Women's rights key to fighting Islamic extremism, conservative group insists
By ETGAR LEFKOVITS JERUSALEM POST CORRESPONDENT
The West should condition foreign aid and trade with Muslim countries on the advancement of women's rights as part of a long-term diplomatic attempt to weaken the rise of Islamic extremism, a conservative Israeli group of academics and thinkers said Monday.
The proposal, which was made by a private right-wing NGO, 'The Jerusalem Summit' and has been presented to parliamentarians and Christian religious leaders in both the US and the UK, comes as a new survey conducted in Britain finds that 40 percent of Muslim youth in the UK would prefer to live under Islamic law.
"Israel is frequently and fallaciously called an apartheid state when in fact the Muslims perpetrate a true and perpetual 'gender apartheid' where hundreds of millions of women living in the Muslim world, including in so-called moderate Arab nations such as Egypt and Jordan, are denied basic human rights," said Tel Aviv University's Dr. Martin Sherman.
Citing a UN report which found that the treatment of women in the Arab world ranked lower even than that of Sub-Saharan Africa, Sherman said that a diplomatic campaign by the West on this issue would transcend the traditional divide between the Left and the Right, and could serve to unite conservatives and liberals alike in the fight against Islamic extremism.
"We should use political correctness against the people who hide behind it," he said.

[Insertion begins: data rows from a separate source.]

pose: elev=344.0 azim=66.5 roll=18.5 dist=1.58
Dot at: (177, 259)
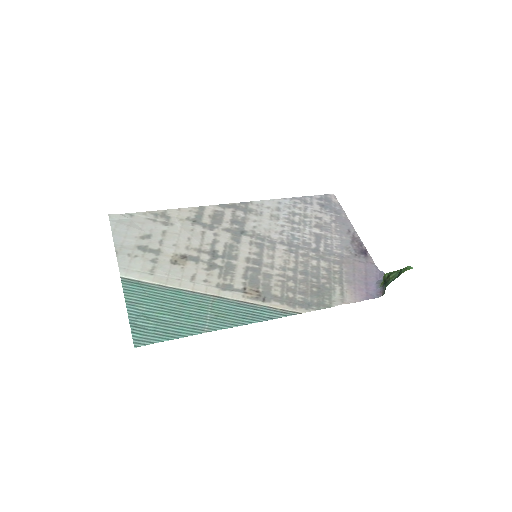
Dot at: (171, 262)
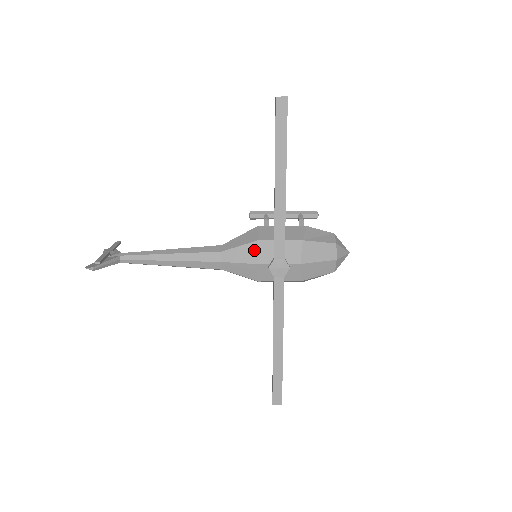
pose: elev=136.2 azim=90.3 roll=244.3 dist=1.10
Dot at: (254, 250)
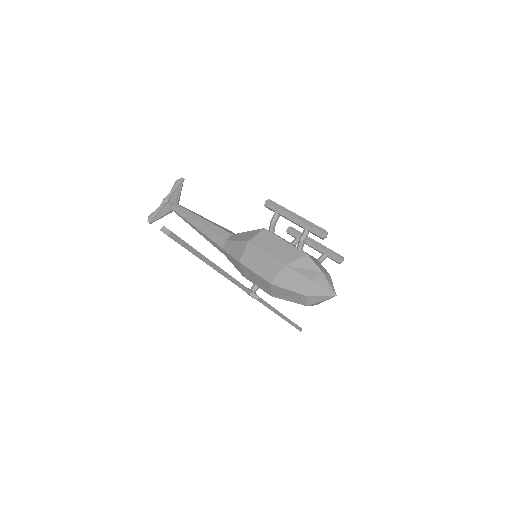
Dot at: (239, 266)
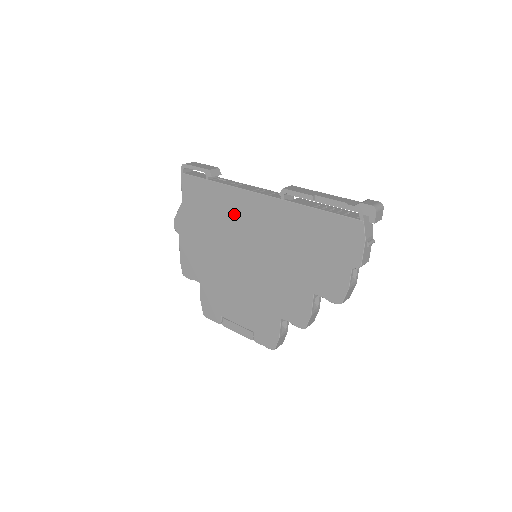
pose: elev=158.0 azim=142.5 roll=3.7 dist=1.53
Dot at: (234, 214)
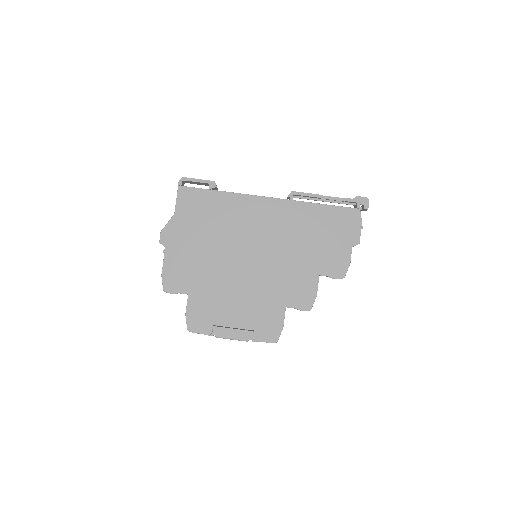
Dot at: (240, 218)
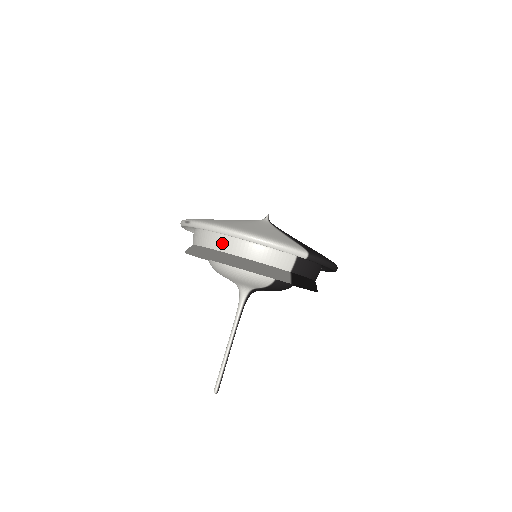
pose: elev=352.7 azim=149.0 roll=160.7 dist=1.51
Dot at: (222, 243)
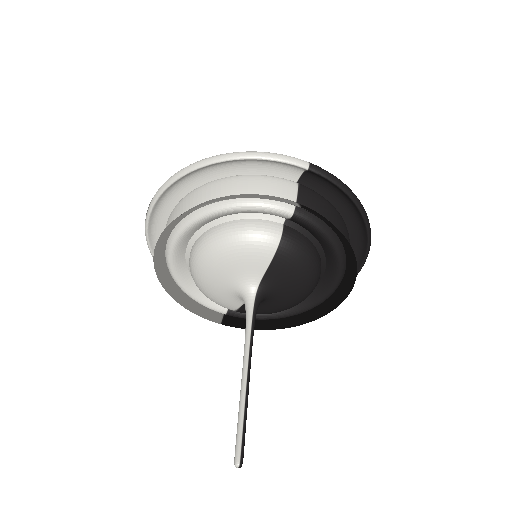
Dot at: (192, 198)
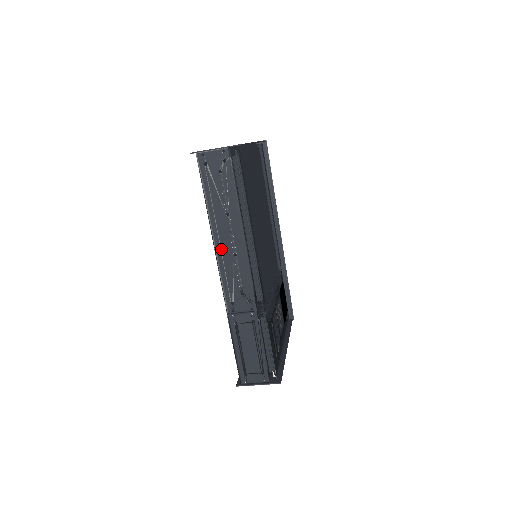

The issue of women is "a major cleavage line" and "the soft underbelly" of Islamic society, which could be effectively used as part of a strategic initiative against Islamic extremism, that could include financing organizations advocating women's rights in Muslim countries, imposing punitive measures against countries which violate women's rights, and even conditioning foreign aid and trade on the issue, Sherman said.

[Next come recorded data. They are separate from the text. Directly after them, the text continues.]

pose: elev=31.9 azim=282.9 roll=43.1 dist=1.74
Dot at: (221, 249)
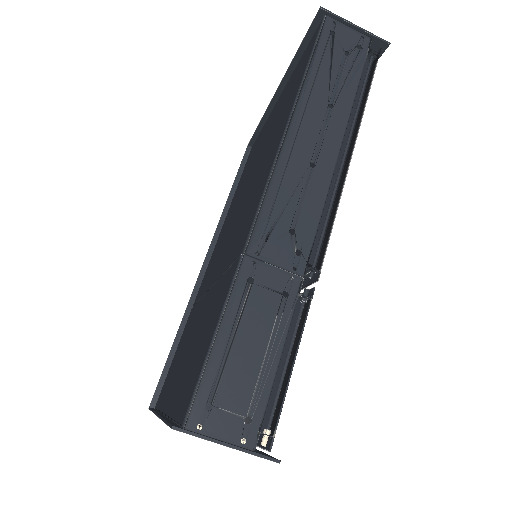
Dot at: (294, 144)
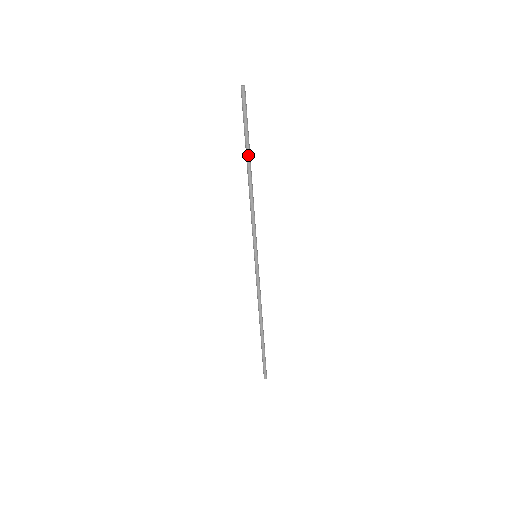
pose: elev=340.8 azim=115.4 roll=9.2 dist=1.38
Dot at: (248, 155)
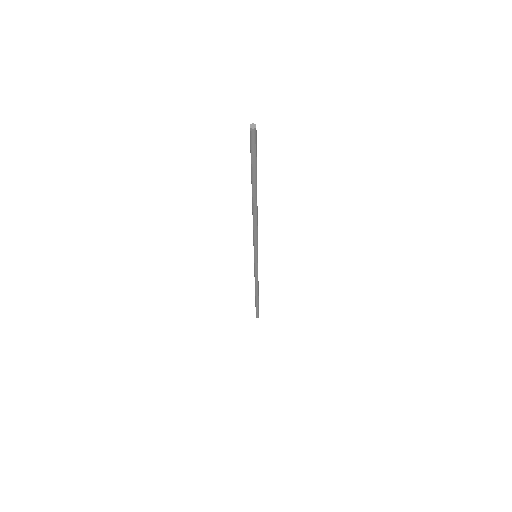
Dot at: (252, 188)
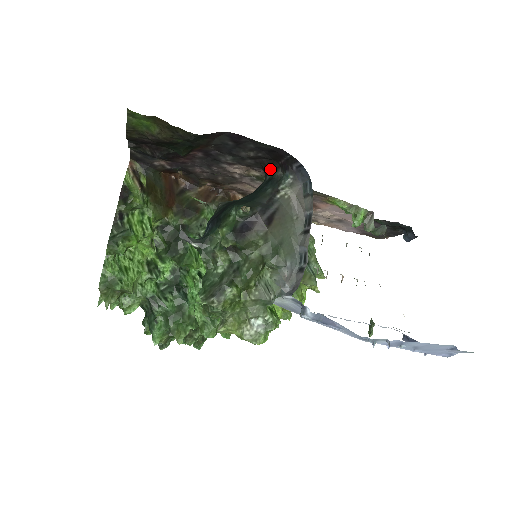
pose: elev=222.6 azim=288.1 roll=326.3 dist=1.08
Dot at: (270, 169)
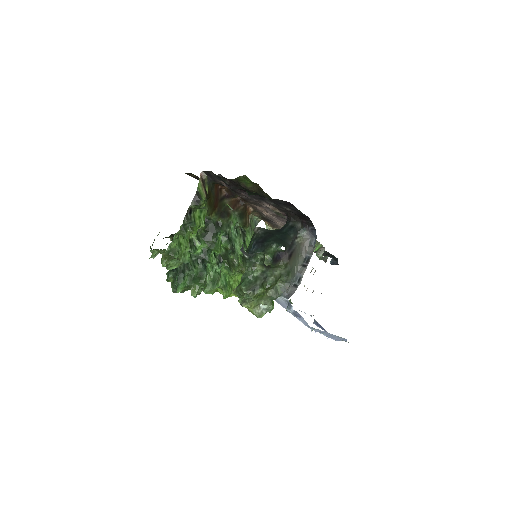
Dot at: (293, 219)
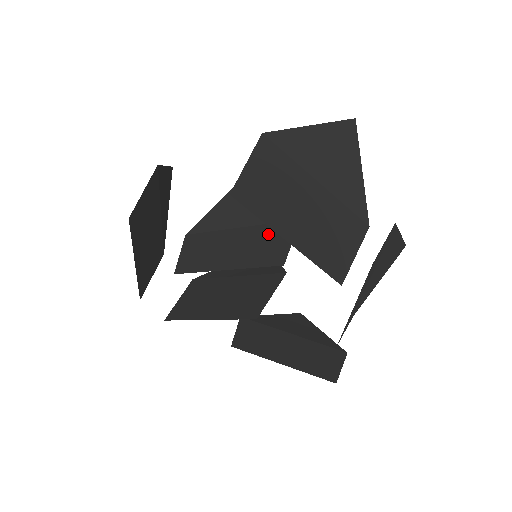
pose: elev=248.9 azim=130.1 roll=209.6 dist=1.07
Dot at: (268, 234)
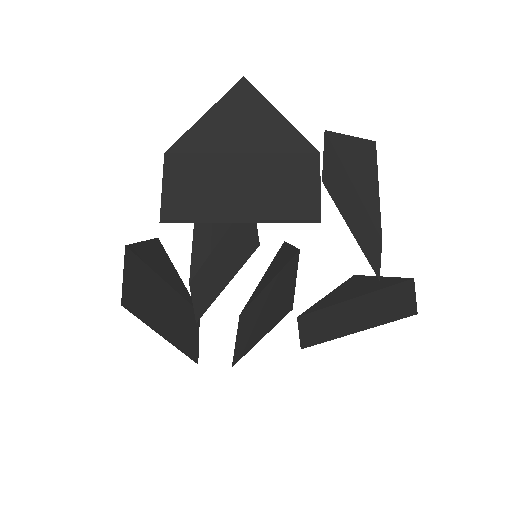
Dot at: (237, 230)
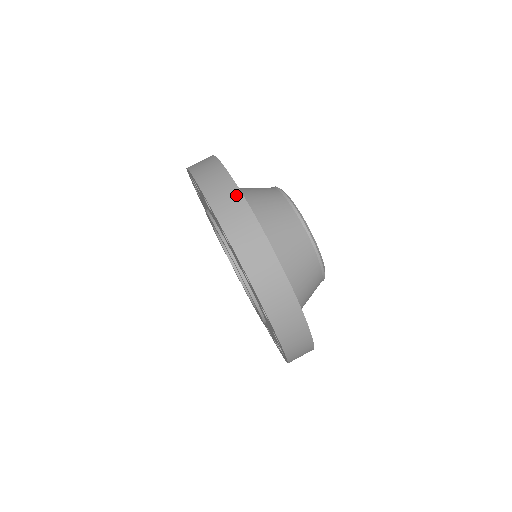
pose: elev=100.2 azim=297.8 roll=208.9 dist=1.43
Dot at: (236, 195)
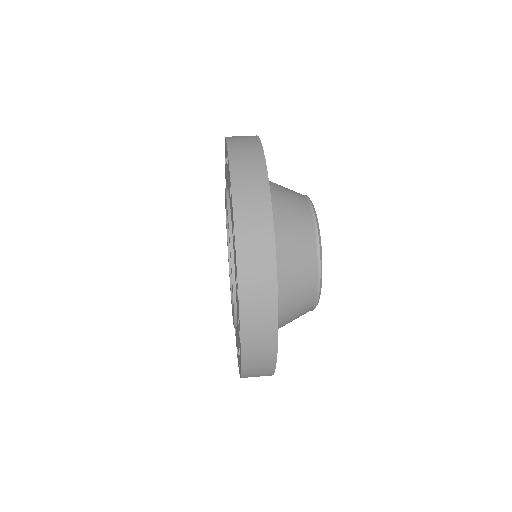
Dot at: (264, 198)
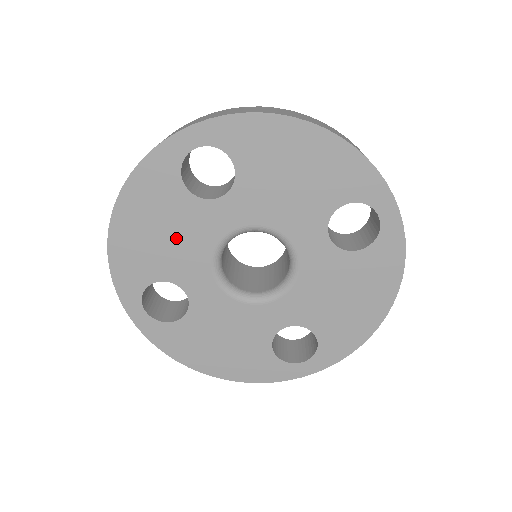
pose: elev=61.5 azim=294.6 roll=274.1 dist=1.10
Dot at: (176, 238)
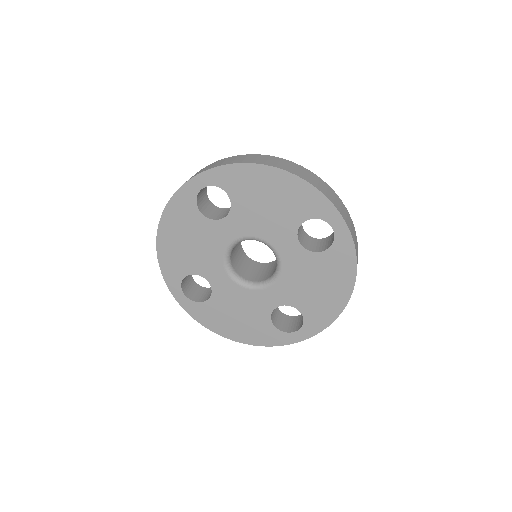
Dot at: (198, 246)
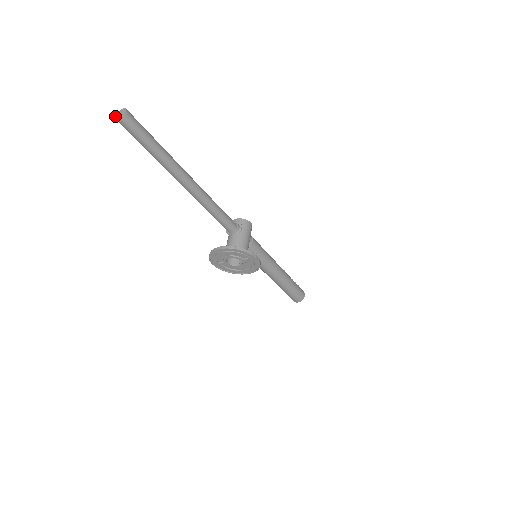
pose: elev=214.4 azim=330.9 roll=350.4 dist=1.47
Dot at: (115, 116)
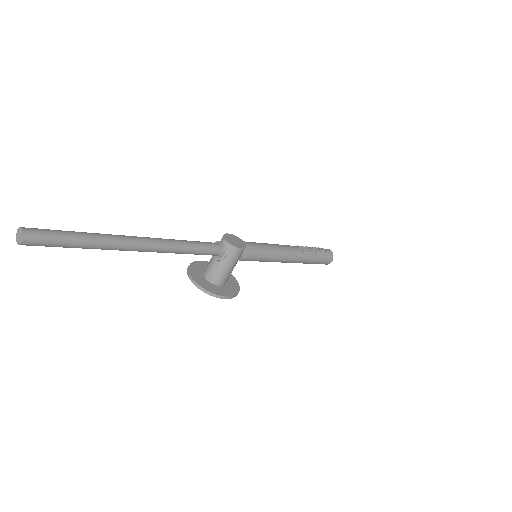
Dot at: occluded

A political campaign by the West against the Islamic fundamentalism on this issue coupled with an international focus on the religious persecution of minorities living in the Muslim world could cause the two central pillars of totalitarian Islamic ideology to crumble said the group's executive director Dmitry Radyshevsky.
The Moscow-born Radyshevsky said that just as the Soviet empire looked invincible a quarter century ago Islamic extremism could be weakened over time by such a political campaign.
The British poll, which was carried out by a conservative think-tank, found that more than a third of Muslim youth aged 16 to 24 wanted to live under Islamic law instead of British law.
"Many young Muslims living in inner cities in Britain are becoming more and more rebellious and increasingly allied with Muslims in other parts of the world," said Peter Teasdale, a UK based Christian leader.